The excuse is made sometimes that a sunny room is too hot in summer, and makes its youthful inmates pale and listless. This is certainly the case. But our English summers are, alas ! too short; and even if the nursery cannot be changed during the heat, at all events some other room can often be temporarily given up, or, best of all, the children kept in shade and shelter out in the open air.
If it can be managed, the nursery ought not to overlook the street - a quiet room is very necessary - and never be persuaded to " sky the little ones. Have you ever noticed that in hundreds of homes the window-bars that denote the position of the nurseries are often on the highest story, in order to banish childish voices and restless feet as much as possible ?
Now, rooms at the top of a house are often less lofty, have smaller windows, gain additional heat and cold from proximity to the roof, and last, but not least, receive all the used-up air from the lower rooms, because heated, impure air rises. Cramped nursery quarters are very undesirable.
The size of a room for a nurse and one child should not be less than fourteen or fifteen feet square, and eleven or twelve feet high.* Where this is quite unattainable, take extra precautions to ensure good ventilation.
Pure air, fresh air, is as important for children as food. True, they may live in vitiated air that has been breathed in and out and contaminated by other human beings, but only at the expense of mental and physical health.

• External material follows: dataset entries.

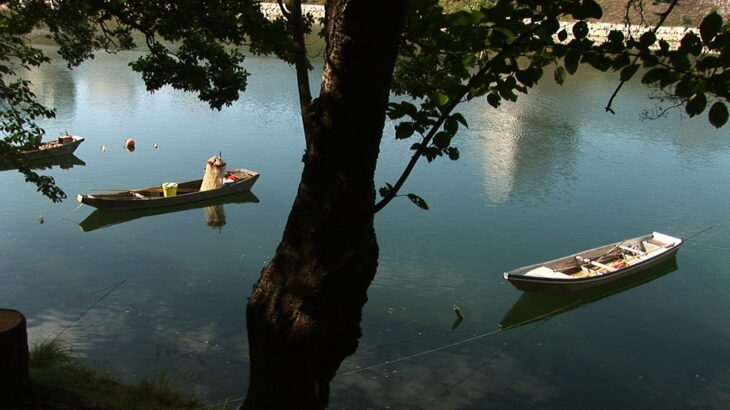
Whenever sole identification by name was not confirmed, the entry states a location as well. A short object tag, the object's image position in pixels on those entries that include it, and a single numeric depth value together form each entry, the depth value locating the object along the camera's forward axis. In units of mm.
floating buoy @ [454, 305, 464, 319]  9938
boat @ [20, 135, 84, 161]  17859
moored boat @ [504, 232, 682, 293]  10703
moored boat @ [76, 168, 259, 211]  14227
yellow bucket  14969
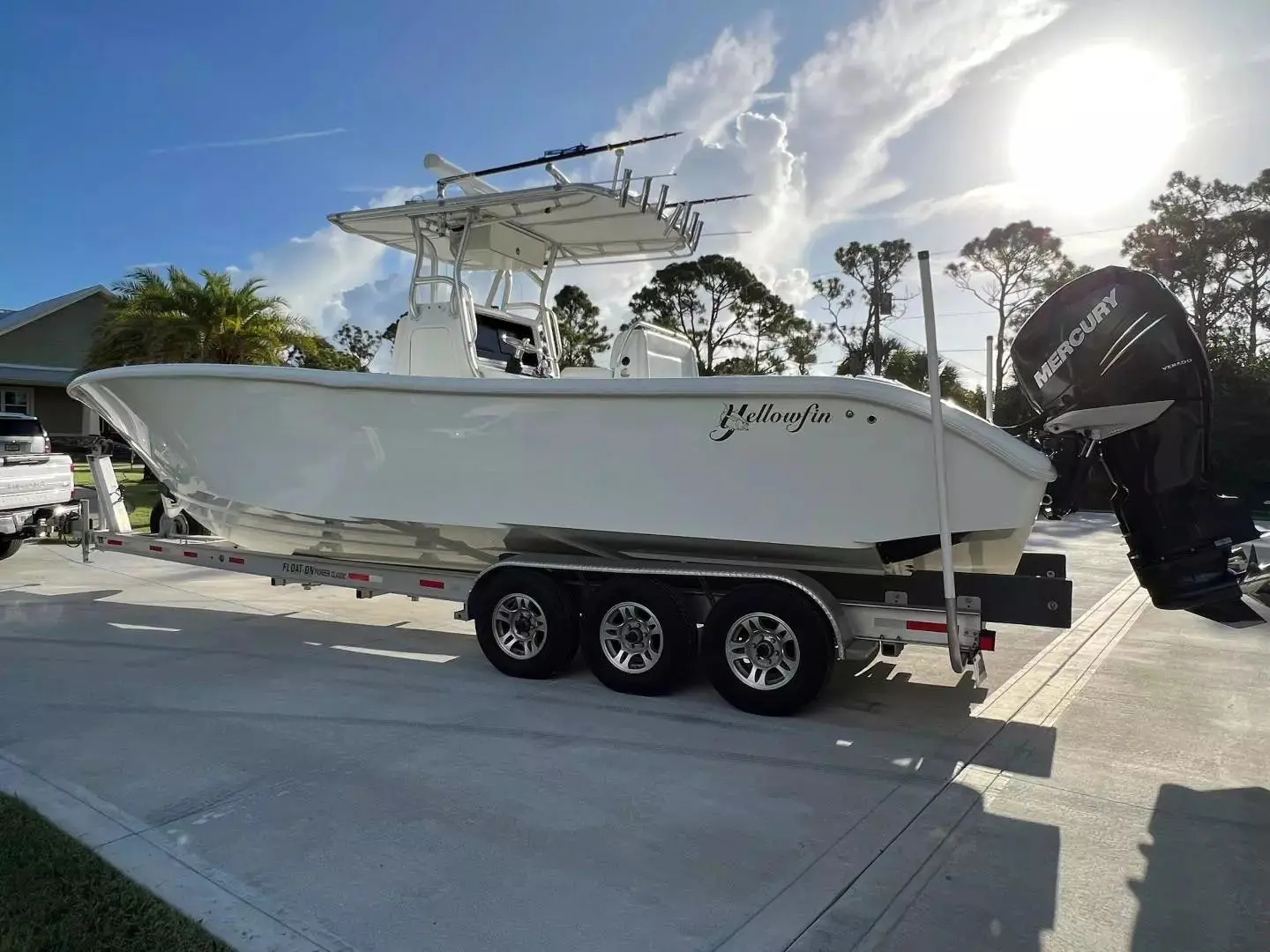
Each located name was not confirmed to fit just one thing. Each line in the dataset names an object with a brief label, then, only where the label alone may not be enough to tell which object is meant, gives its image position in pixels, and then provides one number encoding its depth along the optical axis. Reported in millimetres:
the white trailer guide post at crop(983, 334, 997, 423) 5983
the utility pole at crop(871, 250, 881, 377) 30312
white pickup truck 9102
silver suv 9695
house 26578
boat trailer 4902
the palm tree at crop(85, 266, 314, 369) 19531
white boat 4738
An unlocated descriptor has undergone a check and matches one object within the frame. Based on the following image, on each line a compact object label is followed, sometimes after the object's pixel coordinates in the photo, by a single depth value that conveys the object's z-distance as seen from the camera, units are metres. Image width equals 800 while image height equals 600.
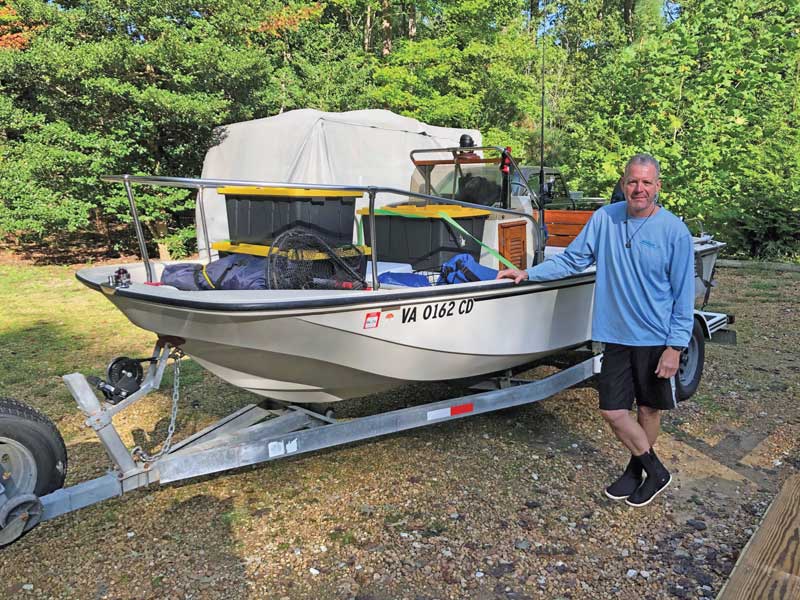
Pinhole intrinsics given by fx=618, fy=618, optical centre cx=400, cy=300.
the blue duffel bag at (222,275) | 3.18
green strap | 3.69
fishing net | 3.12
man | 2.96
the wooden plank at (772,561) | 2.29
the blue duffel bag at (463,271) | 3.54
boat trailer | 2.68
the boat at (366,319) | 2.82
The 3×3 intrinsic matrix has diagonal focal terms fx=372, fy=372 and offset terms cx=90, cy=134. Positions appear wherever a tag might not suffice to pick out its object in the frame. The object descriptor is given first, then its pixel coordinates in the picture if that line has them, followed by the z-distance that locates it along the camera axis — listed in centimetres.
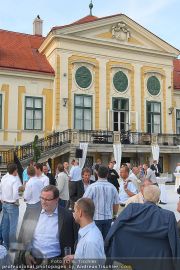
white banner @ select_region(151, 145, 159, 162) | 2447
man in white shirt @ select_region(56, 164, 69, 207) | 1040
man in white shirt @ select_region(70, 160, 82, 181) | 1223
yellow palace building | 2491
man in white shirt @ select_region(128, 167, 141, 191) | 947
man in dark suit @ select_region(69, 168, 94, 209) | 1061
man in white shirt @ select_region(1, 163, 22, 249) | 789
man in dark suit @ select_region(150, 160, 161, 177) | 2004
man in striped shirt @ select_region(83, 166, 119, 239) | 658
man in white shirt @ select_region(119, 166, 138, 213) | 777
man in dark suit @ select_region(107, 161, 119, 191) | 1185
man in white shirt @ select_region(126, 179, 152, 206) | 586
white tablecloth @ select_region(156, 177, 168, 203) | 1519
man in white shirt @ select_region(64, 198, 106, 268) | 341
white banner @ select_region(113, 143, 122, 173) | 2268
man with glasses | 418
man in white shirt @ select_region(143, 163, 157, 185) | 1433
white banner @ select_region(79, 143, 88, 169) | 2244
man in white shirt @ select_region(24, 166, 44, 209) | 781
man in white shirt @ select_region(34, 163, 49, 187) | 905
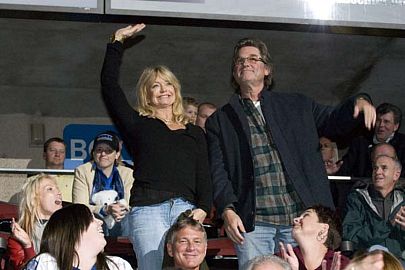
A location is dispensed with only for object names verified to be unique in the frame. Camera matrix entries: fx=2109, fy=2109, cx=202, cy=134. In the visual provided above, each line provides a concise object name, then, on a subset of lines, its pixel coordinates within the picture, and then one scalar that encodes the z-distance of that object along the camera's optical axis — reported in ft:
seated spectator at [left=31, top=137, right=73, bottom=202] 60.63
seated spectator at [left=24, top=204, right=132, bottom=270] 34.38
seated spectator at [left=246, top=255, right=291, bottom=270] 32.66
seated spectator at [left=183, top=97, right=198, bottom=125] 53.65
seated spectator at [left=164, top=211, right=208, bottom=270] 38.47
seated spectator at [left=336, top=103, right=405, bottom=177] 53.85
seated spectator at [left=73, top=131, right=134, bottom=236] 49.04
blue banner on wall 71.00
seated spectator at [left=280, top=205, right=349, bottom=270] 38.92
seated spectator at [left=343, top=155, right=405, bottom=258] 44.80
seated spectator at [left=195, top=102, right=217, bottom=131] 52.15
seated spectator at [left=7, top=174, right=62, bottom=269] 42.41
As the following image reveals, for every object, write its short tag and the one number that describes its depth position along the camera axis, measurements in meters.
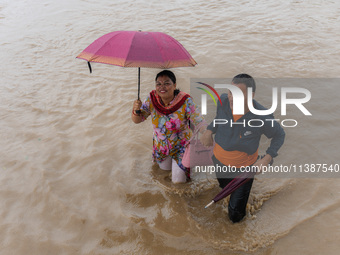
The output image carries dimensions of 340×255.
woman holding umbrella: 2.99
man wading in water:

Well-ventilated rooms are easily secured in quite simple ways.
Firstly, there must be an open chimney in the room, for this acts as a most efficient ventilating shaft. Therefore, the register must never be closed, or the chimney blocked in any way.
Secondly, direct that the upper sashes of the windows are left open night and day - and see the order is carried out.
If the weather is too inclement or there is any special reason against doing this, have ready for such an emergency a piece of wood the width of the window and about four inches deep.
A nursery frieze that would delight children
Open the lower sash, fit in the piece of wood, shut the window down on to it, and a space will be left between the upper and lower sashes in the vicinity of the fasteners through which the outer air will rise without draught.
Never imagine that fresh air means draughts through badly-fitting windows and ill-laid floors. If these exist, tack the indiarubber tubing made for the purpose, and costing but a few pence per yard, under the doors, etc., and fill cracks in the floor with putty or cement.
Nursery windows should be protected by outside iron bars, for children simply love to look out, and in no other way can their safety be ensured. Supposing bars are not possible for some reason, hammer a strong nail into the window frame above the lower sash, so that it cannot be raised more than about six inches.
The most hygienic plan is to have the nursery windows free from blinds, as, with the exception of the Venetian variety, they all exclude air, and the latter, alas ! are veritable dust-traps unless constantly washed.
Still, it is convenient to be able to screen the windows at times, in order to soften the light or make the room cosy in winter; so soft casement cloth curtains, in tints to harmonise with the room, are often used, for they wash perfectly, and only need to be plainly ironed.
Perhaps the greatest favourite for nursery-wall coverings is some form of washable distemper, or enamelled paint in pale tints, with decorative bands or friezes of paper made in designs of quaint figures, animals, birds, etc., affording the youngsters something bright and entertaining to look at during meals or rainy days.